» Exercise directions:
The answer should hold only the lines from the one containing "FORWARD CURRENCY CONTRACTS" through the one containing "2,474,745 | 7,097 |" in the entries below, copied exactly, without pictures.

Dataset entries:
:::::

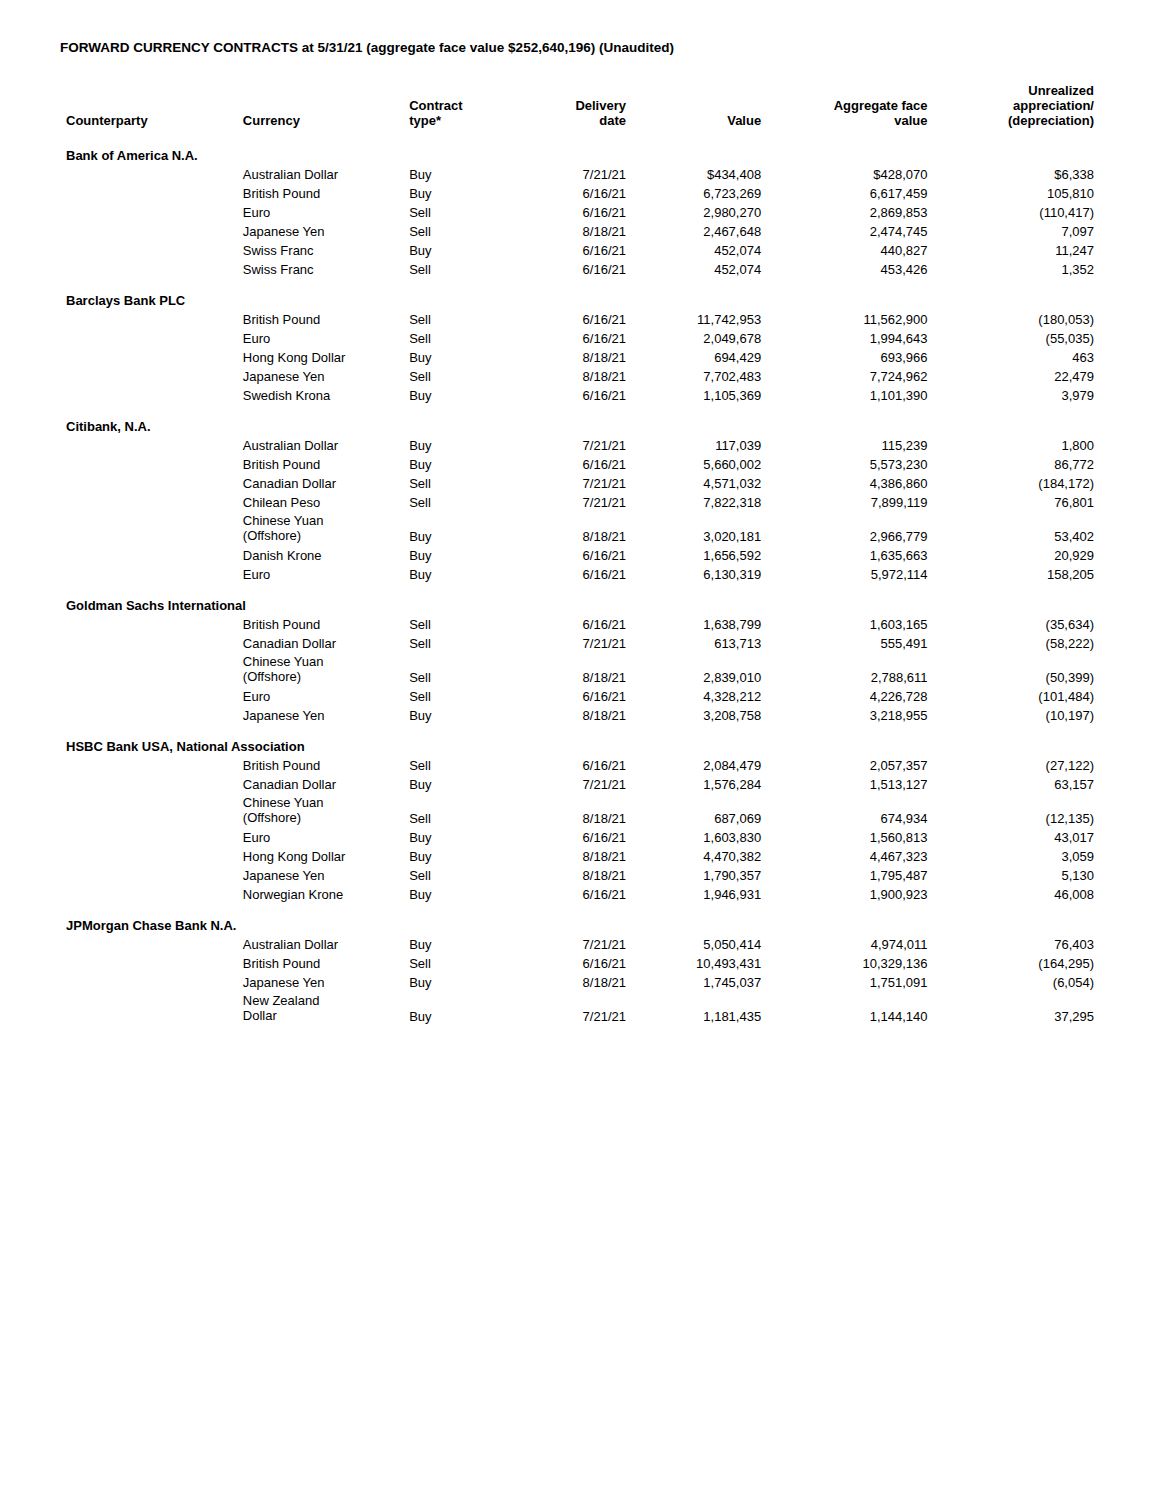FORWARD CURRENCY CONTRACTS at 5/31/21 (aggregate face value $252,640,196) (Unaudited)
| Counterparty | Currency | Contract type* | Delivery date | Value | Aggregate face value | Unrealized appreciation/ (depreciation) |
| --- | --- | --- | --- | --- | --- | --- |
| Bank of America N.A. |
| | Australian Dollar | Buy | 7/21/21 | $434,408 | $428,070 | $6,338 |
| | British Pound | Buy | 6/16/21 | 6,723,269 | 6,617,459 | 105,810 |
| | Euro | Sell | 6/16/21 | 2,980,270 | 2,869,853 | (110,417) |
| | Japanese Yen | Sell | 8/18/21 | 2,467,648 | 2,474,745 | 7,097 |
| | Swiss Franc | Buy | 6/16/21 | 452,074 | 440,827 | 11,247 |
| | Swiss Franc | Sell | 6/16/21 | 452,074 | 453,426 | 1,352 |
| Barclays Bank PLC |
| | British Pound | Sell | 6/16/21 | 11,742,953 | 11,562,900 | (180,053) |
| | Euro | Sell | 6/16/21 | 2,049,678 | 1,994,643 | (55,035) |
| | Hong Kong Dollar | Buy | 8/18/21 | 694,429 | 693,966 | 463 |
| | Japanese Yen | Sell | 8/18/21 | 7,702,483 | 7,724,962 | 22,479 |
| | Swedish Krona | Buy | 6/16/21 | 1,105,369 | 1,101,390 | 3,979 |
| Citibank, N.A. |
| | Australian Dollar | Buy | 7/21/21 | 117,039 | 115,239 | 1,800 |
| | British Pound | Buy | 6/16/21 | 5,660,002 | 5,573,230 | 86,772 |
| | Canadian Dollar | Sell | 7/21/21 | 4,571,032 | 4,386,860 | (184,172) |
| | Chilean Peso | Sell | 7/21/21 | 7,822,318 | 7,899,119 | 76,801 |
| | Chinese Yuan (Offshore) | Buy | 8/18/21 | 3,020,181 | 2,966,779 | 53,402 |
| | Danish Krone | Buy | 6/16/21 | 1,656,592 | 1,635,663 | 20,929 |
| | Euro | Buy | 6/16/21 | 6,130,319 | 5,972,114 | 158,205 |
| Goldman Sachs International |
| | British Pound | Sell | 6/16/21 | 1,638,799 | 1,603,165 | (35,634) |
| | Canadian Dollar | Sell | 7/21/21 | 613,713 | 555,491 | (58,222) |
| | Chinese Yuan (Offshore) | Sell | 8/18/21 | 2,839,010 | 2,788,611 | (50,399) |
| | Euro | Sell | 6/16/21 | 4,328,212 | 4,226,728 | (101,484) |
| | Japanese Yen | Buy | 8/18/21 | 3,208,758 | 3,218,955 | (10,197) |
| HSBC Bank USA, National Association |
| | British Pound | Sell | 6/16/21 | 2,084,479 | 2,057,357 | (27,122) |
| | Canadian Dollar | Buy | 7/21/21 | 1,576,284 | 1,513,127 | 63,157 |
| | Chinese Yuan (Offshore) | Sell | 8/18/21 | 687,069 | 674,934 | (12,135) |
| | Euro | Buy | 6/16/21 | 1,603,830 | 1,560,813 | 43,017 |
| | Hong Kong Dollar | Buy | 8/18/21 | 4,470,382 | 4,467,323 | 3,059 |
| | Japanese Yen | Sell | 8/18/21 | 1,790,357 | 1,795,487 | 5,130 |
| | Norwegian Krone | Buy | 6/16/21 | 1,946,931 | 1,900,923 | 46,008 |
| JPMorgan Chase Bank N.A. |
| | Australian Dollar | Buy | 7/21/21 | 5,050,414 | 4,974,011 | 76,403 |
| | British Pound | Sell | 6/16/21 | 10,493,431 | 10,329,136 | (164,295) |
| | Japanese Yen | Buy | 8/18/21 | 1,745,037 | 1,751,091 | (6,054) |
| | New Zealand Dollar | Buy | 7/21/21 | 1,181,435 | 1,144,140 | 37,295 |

:::::

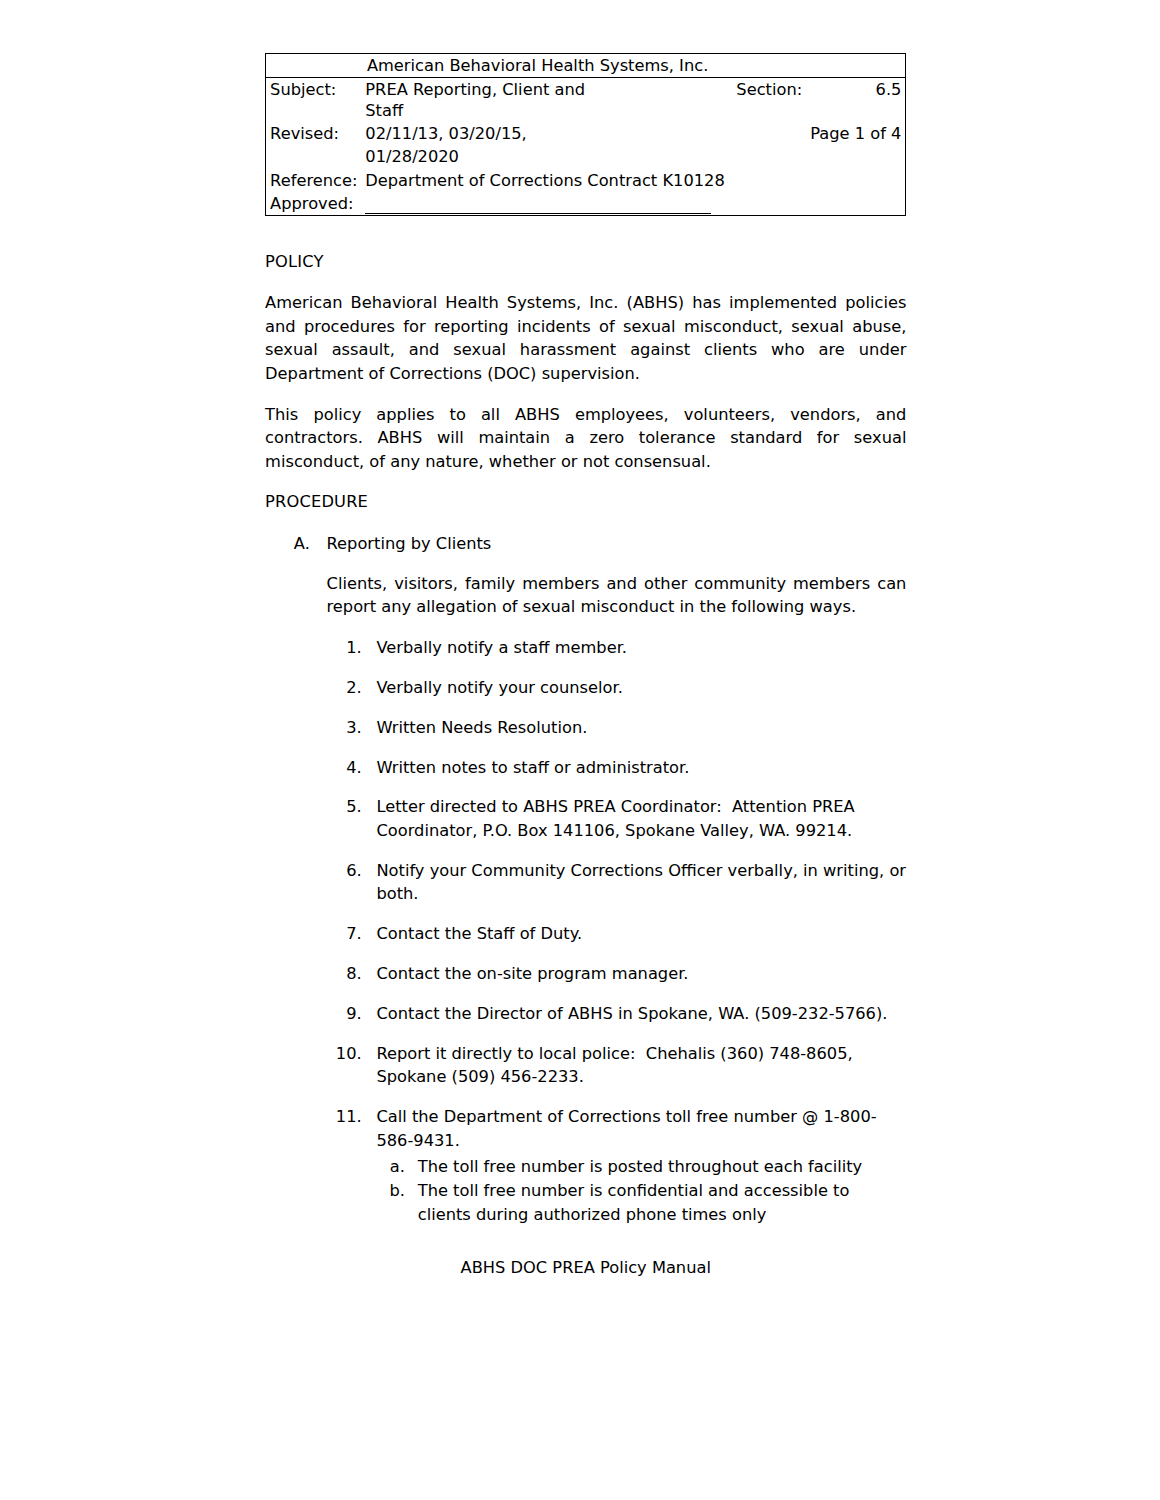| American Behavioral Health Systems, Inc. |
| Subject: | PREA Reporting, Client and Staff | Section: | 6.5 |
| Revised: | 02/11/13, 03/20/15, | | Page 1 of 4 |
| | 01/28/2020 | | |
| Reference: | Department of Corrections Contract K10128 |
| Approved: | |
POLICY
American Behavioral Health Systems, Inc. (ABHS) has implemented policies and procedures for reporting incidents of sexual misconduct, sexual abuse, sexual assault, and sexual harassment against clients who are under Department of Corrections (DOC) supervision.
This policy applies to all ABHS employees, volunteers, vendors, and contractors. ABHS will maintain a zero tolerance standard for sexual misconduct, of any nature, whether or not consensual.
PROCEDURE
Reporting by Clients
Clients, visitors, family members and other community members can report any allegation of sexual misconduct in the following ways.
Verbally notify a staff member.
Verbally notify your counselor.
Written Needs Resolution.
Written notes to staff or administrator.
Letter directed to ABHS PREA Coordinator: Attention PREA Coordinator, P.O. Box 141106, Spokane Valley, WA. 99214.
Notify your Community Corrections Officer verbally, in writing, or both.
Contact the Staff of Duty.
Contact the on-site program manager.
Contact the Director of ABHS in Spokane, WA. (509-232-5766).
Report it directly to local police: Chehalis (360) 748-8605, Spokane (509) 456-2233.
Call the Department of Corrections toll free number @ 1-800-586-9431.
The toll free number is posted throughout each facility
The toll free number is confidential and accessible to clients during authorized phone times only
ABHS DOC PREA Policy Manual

:::::

» Solved exercise:
FORWARD CURRENCY CONTRACTS at 5/31/21 (aggregate face value $252,640,196) (Unaudited)
| Counterparty | Currency | Contract type* | Delivery date | Value | Aggregate face value | Unrealized appreciation/ (depreciation) |
| --- | --- | --- | --- | --- | --- | --- |
| Bank of America N.A. |
| | Australian Dollar | Buy | 7/21/21 | $434,408 | $428,070 | $6,338 |
| | British Pound | Buy | 6/16/21 | 6,723,269 | 6,617,459 | 105,810 |
| | Euro | Sell | 6/16/21 | 2,980,270 | 2,869,853 | (110,417) |
| | Japanese Yen | Sell | 8/18/21 | 2,467,648 | 2,474,745 | 7,097 |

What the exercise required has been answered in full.